* **要做什么**: 请把下面这篇讲自然语言自动理解的学习笔记原样完整地抄写一遍，一个字也不要改。

* **阅读材料**:
----

Python自然语言处理学习笔记(7):1.5 自动理解自然语言

Updated log

1st:2011/8/5

 

1.5 Automatic Natural Language Understanding 自然语言的自动理解

 

We have been exploring language bottom-up(自底向上的), with the help of texts and the Python programming language. However, we’re also interested in exploiting(利用) our knowledge of language and computation by building useful language technologies. We’ll take the opportunity now to step back(后退) from the nitty-gritty(细节) of code in order to paint a bigger picture of natural language processing.

 

At a purely practical level, we all need help to navigate the universe of information locked up in text on the Web. Search engines have been crucial to the growth and popularity of the Web, but have some shortcomings(缺点). It takes skill, knowledge, and some luck, to extract answers to such questions as: What tourist sites can I visit between Philadelphia(费城) and Pittsburgh(匹兹堡) on a limited budget? What do experts say about digital SLR cameras? What predictions about the steel market were made by credible(可信的) commentators in the past week? Getting a computer to answer them automatically involves a range of language processing tasks, including information extraction, inference(推理), and summarization(概括), and would need to be carried out on a scale and with a level of robustness(健壮性) that is still beyond our current capabilities(目前仍在我们的能力之外).

----

* **所给信息**:
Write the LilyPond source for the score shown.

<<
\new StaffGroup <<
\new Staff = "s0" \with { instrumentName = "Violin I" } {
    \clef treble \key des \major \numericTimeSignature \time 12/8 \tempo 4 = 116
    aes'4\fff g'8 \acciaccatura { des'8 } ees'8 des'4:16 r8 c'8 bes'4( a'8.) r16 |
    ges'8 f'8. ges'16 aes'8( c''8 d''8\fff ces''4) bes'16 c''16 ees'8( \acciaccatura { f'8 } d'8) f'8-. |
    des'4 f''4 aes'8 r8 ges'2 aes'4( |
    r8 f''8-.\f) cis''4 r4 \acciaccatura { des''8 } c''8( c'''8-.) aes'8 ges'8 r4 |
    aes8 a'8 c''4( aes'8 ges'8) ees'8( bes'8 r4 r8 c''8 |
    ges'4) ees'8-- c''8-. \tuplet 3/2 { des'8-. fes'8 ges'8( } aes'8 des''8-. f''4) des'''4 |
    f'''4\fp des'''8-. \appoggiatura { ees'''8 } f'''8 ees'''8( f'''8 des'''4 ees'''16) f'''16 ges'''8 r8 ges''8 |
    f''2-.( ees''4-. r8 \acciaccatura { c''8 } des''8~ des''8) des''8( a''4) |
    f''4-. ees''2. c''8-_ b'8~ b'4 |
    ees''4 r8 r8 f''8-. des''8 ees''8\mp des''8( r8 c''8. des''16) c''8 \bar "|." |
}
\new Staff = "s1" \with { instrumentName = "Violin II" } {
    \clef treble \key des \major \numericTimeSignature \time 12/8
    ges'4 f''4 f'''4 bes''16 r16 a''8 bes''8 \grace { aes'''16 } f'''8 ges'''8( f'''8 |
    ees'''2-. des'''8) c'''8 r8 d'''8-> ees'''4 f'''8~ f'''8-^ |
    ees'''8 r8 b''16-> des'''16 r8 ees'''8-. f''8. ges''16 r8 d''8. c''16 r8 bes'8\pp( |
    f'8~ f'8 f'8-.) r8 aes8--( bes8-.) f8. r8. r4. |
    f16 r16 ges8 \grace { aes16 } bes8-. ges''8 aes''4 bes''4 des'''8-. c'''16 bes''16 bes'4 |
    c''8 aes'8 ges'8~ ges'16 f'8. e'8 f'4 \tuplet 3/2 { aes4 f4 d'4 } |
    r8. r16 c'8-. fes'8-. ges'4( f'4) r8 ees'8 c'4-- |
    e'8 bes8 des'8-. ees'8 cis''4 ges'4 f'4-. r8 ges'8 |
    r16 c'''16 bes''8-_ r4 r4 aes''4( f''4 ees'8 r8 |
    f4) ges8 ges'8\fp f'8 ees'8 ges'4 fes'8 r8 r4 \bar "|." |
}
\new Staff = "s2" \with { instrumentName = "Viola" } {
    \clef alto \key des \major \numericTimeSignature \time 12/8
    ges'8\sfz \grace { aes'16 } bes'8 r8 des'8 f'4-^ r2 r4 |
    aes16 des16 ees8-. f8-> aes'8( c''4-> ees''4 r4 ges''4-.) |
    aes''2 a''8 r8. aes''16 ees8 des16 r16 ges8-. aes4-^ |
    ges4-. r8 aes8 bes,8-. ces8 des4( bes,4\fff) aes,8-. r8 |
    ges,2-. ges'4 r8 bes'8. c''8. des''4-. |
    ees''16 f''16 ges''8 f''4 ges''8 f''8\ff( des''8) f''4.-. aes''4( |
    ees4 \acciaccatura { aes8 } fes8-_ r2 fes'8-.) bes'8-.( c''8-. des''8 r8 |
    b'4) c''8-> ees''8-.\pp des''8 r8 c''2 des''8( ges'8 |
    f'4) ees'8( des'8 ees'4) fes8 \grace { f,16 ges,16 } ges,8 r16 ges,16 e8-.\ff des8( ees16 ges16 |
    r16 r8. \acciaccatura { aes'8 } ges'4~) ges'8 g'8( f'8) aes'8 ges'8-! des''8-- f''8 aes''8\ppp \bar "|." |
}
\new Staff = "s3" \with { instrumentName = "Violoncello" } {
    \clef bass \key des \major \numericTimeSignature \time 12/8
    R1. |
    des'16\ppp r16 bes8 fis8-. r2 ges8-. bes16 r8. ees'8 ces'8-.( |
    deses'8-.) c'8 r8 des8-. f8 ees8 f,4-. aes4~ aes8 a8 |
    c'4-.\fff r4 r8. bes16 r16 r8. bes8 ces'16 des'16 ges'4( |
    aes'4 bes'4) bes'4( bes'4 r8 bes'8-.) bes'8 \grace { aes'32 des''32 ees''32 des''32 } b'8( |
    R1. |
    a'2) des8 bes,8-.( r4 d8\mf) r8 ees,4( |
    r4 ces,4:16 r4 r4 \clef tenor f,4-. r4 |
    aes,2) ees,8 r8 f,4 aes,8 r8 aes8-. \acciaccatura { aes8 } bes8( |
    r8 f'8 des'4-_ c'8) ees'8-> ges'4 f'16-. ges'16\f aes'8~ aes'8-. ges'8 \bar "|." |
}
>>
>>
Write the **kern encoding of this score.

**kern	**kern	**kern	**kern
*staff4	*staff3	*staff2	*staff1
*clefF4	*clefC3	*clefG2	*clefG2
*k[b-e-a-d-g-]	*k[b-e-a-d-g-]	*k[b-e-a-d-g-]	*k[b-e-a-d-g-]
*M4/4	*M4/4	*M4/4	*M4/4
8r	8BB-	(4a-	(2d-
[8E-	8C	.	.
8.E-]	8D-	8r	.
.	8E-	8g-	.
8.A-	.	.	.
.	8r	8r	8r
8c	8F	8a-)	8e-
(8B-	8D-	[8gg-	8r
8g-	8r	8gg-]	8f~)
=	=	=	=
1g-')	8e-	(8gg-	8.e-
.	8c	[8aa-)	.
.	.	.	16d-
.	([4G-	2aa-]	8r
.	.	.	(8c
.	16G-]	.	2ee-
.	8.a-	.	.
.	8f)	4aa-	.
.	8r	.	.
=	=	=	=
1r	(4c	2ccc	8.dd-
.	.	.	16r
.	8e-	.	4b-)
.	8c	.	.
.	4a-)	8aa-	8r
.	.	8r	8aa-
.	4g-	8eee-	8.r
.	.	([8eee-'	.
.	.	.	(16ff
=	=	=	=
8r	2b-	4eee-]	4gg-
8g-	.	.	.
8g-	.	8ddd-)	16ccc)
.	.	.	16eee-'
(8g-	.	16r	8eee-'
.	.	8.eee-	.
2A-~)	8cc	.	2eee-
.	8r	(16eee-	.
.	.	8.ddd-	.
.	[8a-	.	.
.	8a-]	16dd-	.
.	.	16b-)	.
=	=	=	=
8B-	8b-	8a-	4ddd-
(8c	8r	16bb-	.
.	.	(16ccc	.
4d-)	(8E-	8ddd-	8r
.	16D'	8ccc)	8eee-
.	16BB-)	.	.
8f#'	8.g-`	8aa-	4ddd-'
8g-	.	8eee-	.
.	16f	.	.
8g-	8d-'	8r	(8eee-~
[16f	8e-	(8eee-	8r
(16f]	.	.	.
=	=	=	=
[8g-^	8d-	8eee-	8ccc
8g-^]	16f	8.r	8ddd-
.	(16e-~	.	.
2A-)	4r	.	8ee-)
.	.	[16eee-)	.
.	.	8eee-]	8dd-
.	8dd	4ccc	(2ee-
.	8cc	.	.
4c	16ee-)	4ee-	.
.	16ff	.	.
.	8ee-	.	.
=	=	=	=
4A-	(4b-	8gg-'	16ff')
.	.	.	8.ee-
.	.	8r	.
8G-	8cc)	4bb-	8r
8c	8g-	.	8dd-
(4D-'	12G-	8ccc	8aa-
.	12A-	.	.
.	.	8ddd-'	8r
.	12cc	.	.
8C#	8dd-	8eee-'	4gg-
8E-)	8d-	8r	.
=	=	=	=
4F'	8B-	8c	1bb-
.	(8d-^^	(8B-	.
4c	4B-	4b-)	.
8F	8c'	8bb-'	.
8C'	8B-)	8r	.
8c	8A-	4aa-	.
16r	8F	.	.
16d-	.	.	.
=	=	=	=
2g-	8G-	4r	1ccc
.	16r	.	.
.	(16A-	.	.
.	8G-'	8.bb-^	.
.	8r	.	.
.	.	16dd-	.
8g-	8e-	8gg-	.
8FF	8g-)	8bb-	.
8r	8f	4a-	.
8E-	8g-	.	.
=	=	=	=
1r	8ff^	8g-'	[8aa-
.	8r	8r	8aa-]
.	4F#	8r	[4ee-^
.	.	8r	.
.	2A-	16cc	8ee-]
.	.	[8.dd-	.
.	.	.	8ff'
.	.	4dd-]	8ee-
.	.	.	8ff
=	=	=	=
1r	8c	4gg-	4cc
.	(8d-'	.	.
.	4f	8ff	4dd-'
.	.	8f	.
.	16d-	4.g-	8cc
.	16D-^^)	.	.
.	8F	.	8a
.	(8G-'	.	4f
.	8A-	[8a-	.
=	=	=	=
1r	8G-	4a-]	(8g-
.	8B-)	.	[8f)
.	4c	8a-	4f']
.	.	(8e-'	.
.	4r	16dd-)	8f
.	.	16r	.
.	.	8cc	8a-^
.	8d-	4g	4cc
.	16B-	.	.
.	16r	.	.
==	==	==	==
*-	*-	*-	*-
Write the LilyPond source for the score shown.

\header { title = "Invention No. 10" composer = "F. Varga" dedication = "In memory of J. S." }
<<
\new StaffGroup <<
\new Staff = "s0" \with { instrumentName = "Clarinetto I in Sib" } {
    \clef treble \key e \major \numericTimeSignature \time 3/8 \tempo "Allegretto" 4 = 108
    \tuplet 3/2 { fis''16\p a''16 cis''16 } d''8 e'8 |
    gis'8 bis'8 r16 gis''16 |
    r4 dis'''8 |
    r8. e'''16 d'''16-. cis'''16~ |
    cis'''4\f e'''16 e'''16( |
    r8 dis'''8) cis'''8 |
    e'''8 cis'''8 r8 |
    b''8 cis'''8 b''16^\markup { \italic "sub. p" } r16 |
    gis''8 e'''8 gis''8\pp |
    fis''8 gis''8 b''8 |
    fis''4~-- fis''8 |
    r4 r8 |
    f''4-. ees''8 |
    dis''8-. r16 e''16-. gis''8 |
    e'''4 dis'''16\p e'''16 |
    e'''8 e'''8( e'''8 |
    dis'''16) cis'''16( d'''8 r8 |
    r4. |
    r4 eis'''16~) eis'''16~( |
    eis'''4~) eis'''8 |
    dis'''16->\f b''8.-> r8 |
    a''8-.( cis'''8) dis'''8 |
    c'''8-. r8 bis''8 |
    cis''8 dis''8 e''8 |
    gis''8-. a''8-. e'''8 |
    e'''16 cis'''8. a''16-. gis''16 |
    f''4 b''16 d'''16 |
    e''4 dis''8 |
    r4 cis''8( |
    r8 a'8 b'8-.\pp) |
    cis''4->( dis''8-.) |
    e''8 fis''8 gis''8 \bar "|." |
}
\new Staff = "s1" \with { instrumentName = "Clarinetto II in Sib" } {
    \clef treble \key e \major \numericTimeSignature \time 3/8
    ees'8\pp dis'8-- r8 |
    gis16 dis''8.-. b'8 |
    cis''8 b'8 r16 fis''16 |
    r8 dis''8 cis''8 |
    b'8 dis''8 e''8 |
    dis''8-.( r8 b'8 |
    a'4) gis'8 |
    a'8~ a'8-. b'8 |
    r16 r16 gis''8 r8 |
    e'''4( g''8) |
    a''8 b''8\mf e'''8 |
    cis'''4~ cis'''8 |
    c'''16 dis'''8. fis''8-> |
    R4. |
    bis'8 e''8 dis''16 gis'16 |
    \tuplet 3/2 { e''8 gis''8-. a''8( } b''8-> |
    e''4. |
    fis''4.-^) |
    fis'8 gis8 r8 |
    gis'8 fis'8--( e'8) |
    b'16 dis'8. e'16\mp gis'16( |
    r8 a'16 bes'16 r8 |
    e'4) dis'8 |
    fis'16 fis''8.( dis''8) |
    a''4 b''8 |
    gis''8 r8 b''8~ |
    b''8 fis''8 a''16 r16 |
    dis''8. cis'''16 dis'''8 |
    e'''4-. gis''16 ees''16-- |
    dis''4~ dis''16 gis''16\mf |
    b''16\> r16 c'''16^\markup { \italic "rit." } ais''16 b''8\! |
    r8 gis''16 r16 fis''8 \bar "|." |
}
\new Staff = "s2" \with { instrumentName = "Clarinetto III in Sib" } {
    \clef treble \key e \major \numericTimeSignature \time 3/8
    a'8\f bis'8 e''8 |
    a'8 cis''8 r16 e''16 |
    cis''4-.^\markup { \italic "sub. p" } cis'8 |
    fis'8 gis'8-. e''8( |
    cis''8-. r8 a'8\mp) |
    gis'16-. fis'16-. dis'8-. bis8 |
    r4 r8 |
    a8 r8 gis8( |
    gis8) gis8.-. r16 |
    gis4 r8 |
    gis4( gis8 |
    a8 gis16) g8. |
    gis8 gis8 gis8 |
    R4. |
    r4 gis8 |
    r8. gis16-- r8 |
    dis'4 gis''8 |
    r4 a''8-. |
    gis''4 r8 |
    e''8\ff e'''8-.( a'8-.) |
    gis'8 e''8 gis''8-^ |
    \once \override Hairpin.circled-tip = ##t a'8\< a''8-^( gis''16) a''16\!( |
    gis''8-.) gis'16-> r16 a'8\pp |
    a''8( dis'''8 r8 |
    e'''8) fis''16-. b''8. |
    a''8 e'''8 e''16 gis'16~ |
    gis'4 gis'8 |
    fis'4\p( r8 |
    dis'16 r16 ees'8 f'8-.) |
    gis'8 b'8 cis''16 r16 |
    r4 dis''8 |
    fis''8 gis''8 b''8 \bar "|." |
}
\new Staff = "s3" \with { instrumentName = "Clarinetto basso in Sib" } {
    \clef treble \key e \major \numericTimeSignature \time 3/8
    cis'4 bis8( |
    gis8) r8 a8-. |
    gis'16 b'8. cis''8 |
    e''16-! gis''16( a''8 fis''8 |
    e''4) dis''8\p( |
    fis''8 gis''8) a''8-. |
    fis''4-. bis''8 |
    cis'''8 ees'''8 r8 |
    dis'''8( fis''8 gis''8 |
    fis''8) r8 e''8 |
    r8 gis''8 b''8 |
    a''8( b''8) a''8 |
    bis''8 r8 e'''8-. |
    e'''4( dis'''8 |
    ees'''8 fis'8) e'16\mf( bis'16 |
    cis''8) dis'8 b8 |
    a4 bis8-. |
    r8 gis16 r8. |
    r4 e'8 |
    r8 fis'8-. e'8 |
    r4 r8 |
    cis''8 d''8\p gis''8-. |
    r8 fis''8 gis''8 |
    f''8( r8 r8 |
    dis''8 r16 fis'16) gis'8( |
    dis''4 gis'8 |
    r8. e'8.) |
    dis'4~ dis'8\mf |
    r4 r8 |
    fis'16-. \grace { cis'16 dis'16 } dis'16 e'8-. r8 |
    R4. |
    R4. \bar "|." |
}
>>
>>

----

* **作答处**:
Python自然语言处理学习笔记(7):1.5 自动理解自然语言

Updated log

1st:2011/8/5

 

1.5 Automatic Natural Language Understanding 自然语言的自动理解

 

We have been exploring language bottom-up(自底向上的), with the help of texts and the Python programming language. However, we’re also interested in exploiting(利用) our knowledge of language and computation by building useful language technologies. We’ll take the opportunity now to step back(后退) from the nitty-gritty(细节) of code in order to paint a bigger picture of natural language processing.

 

At a purely practical level, we all need help to navigate the universe of information locked up in text on the Web. Search engines have been crucial to the growth and popularity of the Web, but have some shortcomings(缺点). It takes skill, knowledge, and some luck, to extract answers to such questions as: What tourist sites can I visit between Philadelphia(费城) and Pittsburgh(匹兹堡) on a limited budget? What do experts say about digital SLR cameras? What predictions about the steel market were made by credible(可信的) commentators in the past week? Getting a computer to answer them automatically involves a range of language processing tasks, including information extraction, inference(推理), and summarization(概括), and would need to be carried out on a scale and with a level of robustness(健壮性) that is still beyond our current capabilities(目前仍在我们的能力之外).